▶ Task to carry out
Format every line of the entries below as a JSON list of strings, one string for each line, and leave out any blank lines.

── Given records ──

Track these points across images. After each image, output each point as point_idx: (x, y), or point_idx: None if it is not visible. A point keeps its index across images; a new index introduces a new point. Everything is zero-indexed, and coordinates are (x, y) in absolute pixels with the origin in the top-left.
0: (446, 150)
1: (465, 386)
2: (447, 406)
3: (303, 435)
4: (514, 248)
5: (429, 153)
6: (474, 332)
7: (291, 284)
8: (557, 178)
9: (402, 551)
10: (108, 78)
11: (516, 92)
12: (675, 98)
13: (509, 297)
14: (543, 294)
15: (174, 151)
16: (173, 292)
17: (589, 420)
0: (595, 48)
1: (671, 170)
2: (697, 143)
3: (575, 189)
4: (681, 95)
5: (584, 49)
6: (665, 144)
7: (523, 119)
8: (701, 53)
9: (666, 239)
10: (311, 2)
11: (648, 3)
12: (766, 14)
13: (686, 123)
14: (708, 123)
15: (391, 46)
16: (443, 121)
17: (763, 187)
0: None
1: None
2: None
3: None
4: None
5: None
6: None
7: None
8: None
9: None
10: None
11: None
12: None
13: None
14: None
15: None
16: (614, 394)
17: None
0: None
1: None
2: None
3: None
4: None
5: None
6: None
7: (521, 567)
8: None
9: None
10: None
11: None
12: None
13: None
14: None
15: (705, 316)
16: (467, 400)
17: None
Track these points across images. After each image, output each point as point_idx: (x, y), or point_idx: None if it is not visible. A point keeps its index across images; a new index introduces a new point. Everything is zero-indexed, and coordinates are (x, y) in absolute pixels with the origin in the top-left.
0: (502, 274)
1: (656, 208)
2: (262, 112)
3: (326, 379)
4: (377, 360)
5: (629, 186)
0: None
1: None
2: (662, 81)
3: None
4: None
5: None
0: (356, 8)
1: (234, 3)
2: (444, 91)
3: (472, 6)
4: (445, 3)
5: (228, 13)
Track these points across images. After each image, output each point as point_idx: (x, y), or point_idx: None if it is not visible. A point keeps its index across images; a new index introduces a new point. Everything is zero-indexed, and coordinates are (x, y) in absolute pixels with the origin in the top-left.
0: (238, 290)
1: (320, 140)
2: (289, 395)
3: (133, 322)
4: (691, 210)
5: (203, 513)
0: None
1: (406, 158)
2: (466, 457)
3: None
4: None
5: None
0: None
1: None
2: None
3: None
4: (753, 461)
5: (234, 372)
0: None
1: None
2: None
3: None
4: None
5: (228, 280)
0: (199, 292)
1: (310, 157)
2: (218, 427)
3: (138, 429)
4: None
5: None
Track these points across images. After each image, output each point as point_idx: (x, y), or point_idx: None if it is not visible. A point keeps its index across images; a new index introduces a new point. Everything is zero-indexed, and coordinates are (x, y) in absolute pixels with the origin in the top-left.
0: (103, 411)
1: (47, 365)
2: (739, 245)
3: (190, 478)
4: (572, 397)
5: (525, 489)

───

▶ Written response
[
  "Track these points across images. After each image, output each point as point_idx: (x, y), or point_idx: None if it is not visible. A point keeps its index across images; a new index introduces a new point. Everything is zero-indexed, and coordinates are (x, y) in absolute pixels with the origin in the top-left.",
  "0: (446, 150)",
  "1: (465, 386)",
  "2: (447, 406)",
  "3: (303, 435)",
  "4: (514, 248)",
  "5: (429, 153)",
  "6: (474, 332)",
  "7: (291, 284)",
  "8: (557, 178)",
  "9: (402, 551)",
  "10: (108, 78)",
  "11: (516, 92)",
  "12: (675, 98)",
  "13: (509, 297)",
  "14: (543, 294)",
  "15: (174, 151)",
  "16: (173, 292)",
  "17: (589, 420)",
  "0: (595, 48)",
  "1: (671, 170)",
  "2: (697, 143)",
  "3: (575, 189)",
  "4: (681, 95)",
  "5: (584, 49)",
  "6: (665, 144)",
  "7: (523, 119)",
  "8: (701, 53)",
  "9: (666, 239)",
  "10: (311, 2)",
  "11: (648, 3)",
  "12: (766, 14)",
  "13: (686, 123)",
  "14: (708, 123)",
  "15: (391, 46)",
  "16: (443, 121)",
  "17: (763, 187)",
  "0: None",
  "1: None",
  "2: None",
  "3: None",
  "4: None",
  "5: None",
  "6: None",
  "7: None",
  "8: None",
  "9: None",
  "10: None",
  "11: None",
  "12: None",
  "13: None",
  "14: None",
  "15: None",
  "16: (614, 394)",
  "17: None",
  "0: None",
  "1: None",
  "2: None",
  "3: None",
  "4: None",
  "5: None",
  "6: None",
  "7: (521, 567)",
  "8: None",
  "9: None",
  "10: None",
  "11: None",
  "12: None",
  "13: None",
  "14: None",
  "15: (705, 316)",
  "16: (467, 400)",
  "17: None",
  "Track these points across images. After each image, output each point as point_idx: (x, y), or point_idx: None if it is not visible. A point keeps its index across images; a new index introduces a new point. Everything is zero-indexed, and coordinates are (x, y) in absolute pixels with the origin in the top-left.",
  "0: (502, 274)",
  "1: (656, 208)",
  "2: (262, 112)",
  "3: (326, 379)",
  "4: (377, 360)",
  "5: (629, 186)",
  "0: None",
  "1: None",
  "2: (662, 81)",
  "3: None",
  "4: None",
  "5: None",
  "0: (356, 8)",
  "1: (234, 3)",
  "2: (444, 91)",
  "3: (472, 6)",
  "4: (445, 3)",
  "5: (228, 13)",
  "Track these points across images. After each image, output each point as point_idx: (x, y), or point_idx: None if it is not visible. A point keeps its index across images; a new index introduces a new point. Everything is zero-indexed, and coordinates are (x, y) in absolute pixels with the origin in the top-left.",
  "0: (238, 290)",
  "1: (320, 140)",
  "2: (289, 395)",
  "3: (133, 322)",
  "4: (691, 210)",
  "5: (203, 513)",
  "0: None",
  "1: (406, 158)",
  "2: (466, 457)",
  "3: None",
  "4: None",
  "5: None",
  "0: None",
  "1: None",
  "2: None",
  "3: None",
  "4: (753, 461)",
  "5: (234, 372)",
  "0: None",
  "1: None",
  "2: None",
  "3: None",
  "4: None",
  "5: (228, 280)",
  "0: (199, 292)",
  "1: (310, 157)",
  "2: (218, 427)",
  "3: (138, 429)",
  "4: None",
  "5: None",
  "Track these points across images. After each image, output each point as point_idx: (x, y), or point_idx: None if it is not visible. A point keeps its index across images; a new index introduces a new point. Everything is zero-indexed, and coordinates are (x, y) in absolute pixels with the origin in the top-left.",
  "0: (103, 411)",
  "1: (47, 365)",
  "2: (739, 245)",
  "3: (190, 478)",
  "4: (572, 397)",
  "5: (525, 489)"
]